The volume of an open top box is created by cutting a square from each corner of a 10 in. by 12 in. piece of paper. The situation is represented by the function V(x)=x(10−2x)(12−2x). Find the maximum volume of a box that can be created from the piece of paper. Round the answer to one decimal place.

To find the maximum volume, we need to find the critical points of the function V(x) and then determine which one corresponds to the maximum volume.
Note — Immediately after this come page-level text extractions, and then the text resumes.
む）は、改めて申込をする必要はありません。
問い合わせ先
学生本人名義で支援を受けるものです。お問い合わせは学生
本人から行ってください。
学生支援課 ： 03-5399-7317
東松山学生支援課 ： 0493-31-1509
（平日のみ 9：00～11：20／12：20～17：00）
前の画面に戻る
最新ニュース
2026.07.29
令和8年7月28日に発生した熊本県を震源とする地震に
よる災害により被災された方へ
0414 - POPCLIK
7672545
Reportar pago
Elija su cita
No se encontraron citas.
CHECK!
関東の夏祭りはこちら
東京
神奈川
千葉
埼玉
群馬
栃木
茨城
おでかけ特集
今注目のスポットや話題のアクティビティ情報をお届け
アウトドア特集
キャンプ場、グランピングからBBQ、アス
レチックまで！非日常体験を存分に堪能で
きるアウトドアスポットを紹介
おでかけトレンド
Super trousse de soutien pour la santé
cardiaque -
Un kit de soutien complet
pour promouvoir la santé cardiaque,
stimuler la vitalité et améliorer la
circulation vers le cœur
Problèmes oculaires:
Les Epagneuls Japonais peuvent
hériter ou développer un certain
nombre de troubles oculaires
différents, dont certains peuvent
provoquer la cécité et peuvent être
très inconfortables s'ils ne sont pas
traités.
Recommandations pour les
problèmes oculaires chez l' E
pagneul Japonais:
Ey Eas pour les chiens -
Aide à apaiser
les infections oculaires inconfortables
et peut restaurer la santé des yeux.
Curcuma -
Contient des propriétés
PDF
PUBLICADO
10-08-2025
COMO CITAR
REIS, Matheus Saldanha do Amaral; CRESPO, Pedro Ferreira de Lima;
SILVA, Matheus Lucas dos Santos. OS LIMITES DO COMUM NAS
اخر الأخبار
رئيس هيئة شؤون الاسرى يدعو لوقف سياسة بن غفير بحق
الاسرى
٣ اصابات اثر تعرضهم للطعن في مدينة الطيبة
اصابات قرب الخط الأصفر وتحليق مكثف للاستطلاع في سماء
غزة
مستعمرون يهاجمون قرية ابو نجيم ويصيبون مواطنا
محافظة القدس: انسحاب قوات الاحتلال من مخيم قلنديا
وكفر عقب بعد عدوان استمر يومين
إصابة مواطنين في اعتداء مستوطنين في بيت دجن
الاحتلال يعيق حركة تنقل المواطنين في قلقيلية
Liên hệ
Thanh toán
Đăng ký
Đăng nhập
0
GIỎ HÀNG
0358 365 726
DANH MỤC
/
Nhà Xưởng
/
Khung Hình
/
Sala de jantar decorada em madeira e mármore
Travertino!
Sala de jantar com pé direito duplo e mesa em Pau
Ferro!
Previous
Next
First, let's find the derivative of V(x) with respect to x:
V'(x) = (10 - 2x)(12 - 2x) + x(-2)(12 - 2x) + x(10 - 2x)(-2) = -4x^2 + 44x - 96

Next, we set V'(x) equal to zero and solve for x:
-4x^2 + 44x - 96 = 0
Divide through by -4:
x^2 - 11x + 24 = 0
Factor the quadratic equation:
(x - 3)(x - 8) = 0

So x = 3 or x = 8

We also need to check the endpoints of the interval [0, 5] because we cannot have negative dimensions.

V(0) = 0
V(5) = 5(10 - 2*5)(12 - 2*5) = 5(10 - 10)(12 - 10) = 0

Now we can compare the values of V(3), V(5), and V(8) to determine the maximum volume:

V(3) = 3(10 - 2*3)(12 - 2*3) = 3(10 - 6)(12 - 6) = 3(4)(6) = 72
V(5) = 5(10 - 2*5)(12 - 2*5) = 5(10 - 10)(12 - 10) = 0
V(8) = 8(10 - 2*8)(12 - 2*8) = 8(10 - 16)(12 - 16) = 8(-6)(-4) = 192

So the maximum volume of the box that can be created from the piece of paper is 192 in^3.